§ **Task**:
Which lines in the data below contain the word "Emma"? Pull each of them out.

§ **Given data**:
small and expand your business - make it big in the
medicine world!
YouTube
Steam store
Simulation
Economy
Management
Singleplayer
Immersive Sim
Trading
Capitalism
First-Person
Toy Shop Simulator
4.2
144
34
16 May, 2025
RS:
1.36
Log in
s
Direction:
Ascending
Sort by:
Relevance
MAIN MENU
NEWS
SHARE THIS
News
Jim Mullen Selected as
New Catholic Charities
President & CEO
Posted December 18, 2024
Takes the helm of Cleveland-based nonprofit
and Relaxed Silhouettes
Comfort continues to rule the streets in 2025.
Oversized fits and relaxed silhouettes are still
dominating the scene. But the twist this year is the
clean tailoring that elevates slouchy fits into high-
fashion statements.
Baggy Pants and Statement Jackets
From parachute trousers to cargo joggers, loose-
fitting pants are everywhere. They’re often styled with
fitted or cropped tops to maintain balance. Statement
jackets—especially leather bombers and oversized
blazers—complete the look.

---

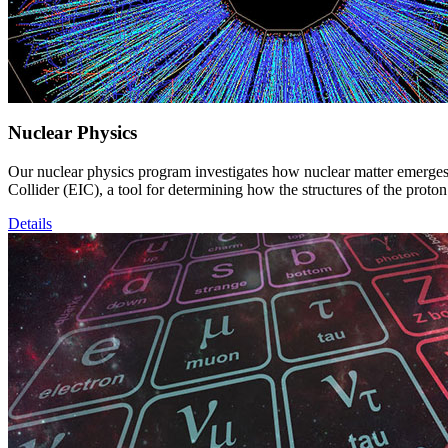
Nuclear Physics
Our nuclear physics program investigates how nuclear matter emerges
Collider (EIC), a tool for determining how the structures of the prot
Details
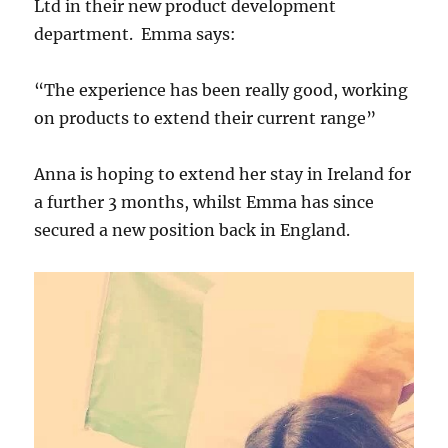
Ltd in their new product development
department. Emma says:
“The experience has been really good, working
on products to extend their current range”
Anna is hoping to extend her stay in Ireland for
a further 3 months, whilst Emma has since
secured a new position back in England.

---

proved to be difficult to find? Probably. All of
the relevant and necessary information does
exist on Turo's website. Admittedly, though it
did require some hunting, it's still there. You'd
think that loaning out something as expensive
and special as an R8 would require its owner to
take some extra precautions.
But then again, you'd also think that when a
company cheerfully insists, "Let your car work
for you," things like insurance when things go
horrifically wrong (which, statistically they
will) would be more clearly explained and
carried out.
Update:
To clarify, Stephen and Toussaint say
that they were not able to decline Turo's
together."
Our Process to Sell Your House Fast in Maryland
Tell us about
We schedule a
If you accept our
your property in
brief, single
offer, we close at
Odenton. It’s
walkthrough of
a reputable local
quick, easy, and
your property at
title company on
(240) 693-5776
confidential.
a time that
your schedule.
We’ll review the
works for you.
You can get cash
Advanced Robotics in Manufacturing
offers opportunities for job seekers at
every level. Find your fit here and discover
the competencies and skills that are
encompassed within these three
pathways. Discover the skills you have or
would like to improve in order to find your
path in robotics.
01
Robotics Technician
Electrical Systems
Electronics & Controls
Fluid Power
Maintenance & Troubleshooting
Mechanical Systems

§ **The answer**:
department. Emma says:
a further 3 months, whilst Emma has since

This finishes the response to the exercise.